Biobanques : quand les patients participent à la recherche médicale
Fondée en 2000, l’infrastructure Biobanques rassemble des échantillons (sang, cellules, ADN…) de patients hospitalisés. Des collections au service de la recherche médicale.
Lors d’un séjour à l’hôpital, vos prises de sang pourraient bien contribuer aux progrès de la recherche médicale. C’est le principe des Biobanques, une infrastructure fondée en 2000 qui regroupe à l’heure actuelle 84 Centres de Ressources Biologiques (CRB). Ces derniers rassemblent et stockent des collections d’échantillons (sang, cellules tumorales, tissus cérébraux, urine, ADN, moelle épinière…) récupérés dans des hôpitaux. Ces échantillons sont prélevés dans le cadre des analyses liées à la maladie du patient : ce qui est transmis aux Biobanques est en réalité ce qu’il reste d’un prélèvement après une analyse biologique ou après une intervention chirurgicale.

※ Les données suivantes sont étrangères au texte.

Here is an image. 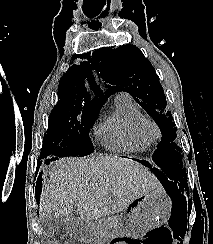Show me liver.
<instances>
[{
	"instance_id": "obj_1",
	"label": "liver",
	"mask_w": 213,
	"mask_h": 244,
	"mask_svg": "<svg viewBox=\"0 0 213 244\" xmlns=\"http://www.w3.org/2000/svg\"><path fill=\"white\" fill-rule=\"evenodd\" d=\"M160 189L151 171L132 159L61 158L42 177L39 211L42 218L58 219L68 217L76 207L81 219L91 223ZM95 227L101 230L103 226Z\"/></svg>"
}]
</instances>
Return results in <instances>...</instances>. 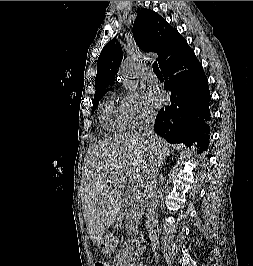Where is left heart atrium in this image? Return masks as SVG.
Segmentation results:
<instances>
[{"instance_id":"39dd6f15","label":"left heart atrium","mask_w":253,"mask_h":266,"mask_svg":"<svg viewBox=\"0 0 253 266\" xmlns=\"http://www.w3.org/2000/svg\"><path fill=\"white\" fill-rule=\"evenodd\" d=\"M150 101L154 106H159L165 99L163 93L158 89H150L149 91Z\"/></svg>"}]
</instances>
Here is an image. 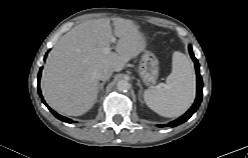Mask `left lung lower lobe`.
<instances>
[{
  "label": "left lung lower lobe",
  "instance_id": "left-lung-lower-lobe-1",
  "mask_svg": "<svg viewBox=\"0 0 248 158\" xmlns=\"http://www.w3.org/2000/svg\"><path fill=\"white\" fill-rule=\"evenodd\" d=\"M189 52L190 55L195 63V68H196V75H197V96H196V100L194 102V104L192 105V107L180 118H178L175 121L170 122L168 125H158L159 127H166V126H171V127H175L178 126L182 123H184L186 120H188L192 114L197 110V108L199 107L201 100H202V78L199 74V64L197 59L194 57L193 51H192V47L189 46Z\"/></svg>",
  "mask_w": 248,
  "mask_h": 158
}]
</instances>
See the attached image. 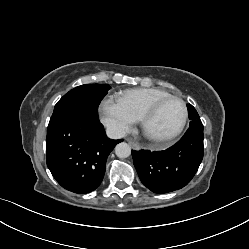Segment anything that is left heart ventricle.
<instances>
[{
  "instance_id": "left-heart-ventricle-1",
  "label": "left heart ventricle",
  "mask_w": 249,
  "mask_h": 249,
  "mask_svg": "<svg viewBox=\"0 0 249 249\" xmlns=\"http://www.w3.org/2000/svg\"><path fill=\"white\" fill-rule=\"evenodd\" d=\"M183 106L178 100H169L162 105L149 121L146 131L154 137H162L172 133L183 117Z\"/></svg>"
}]
</instances>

Pas question de le faire dans le dos du patient : celui-ci est informé et signe un consentement s’il est volontaire. L’intérêt de ces banques : mettre à la disposition des scientifiques des échantillons de bonne qualité en grande quantité pour améliorer les connaissances sur une maladie donnée et développer des traitements efficaces. Ainsi, plus de 700 équipes en France utilisent actuellement ces collections biologiques pour des études portant sur des maladies telles que cancer, sclérose en plaque, maladie d’Alzheimer ou encore troubles psychiatriques. Or, "pour obtenir des résultats significatifs et pour qu’une étude soit valable, il faut plusieurs milliers d’échantillons !", précise Georges Dagher, directeur de l’infrastructure Biobanques. Le besoin en échantillons variés est donc important.
Un devenir anonyme. "Il est important de signaler que les chercheurs ne sont pas en mesure d’établir de lien entre l’identité du patient et l’échantillon" souligne Marie-Odile Krebs, professeur de psychiatrie à la Faculté de Médecine Paris Descartes, praticienne au centre hospitalier Sainte-Anne à Paris. Un retour sur les résultats reste donc souvent difficile, voire impossible car seul le médecin du patient a accès à l’identité et au dossier médical de ce dernier. "Mais si les chercheurs trouvent quelque chose d’utile sur une maladie à composante génétique par exemple, faut-il oui ou non informer le patient ou sa famille ?", s’interroge Georges Dagher. Ce débat éthique reste ouvert.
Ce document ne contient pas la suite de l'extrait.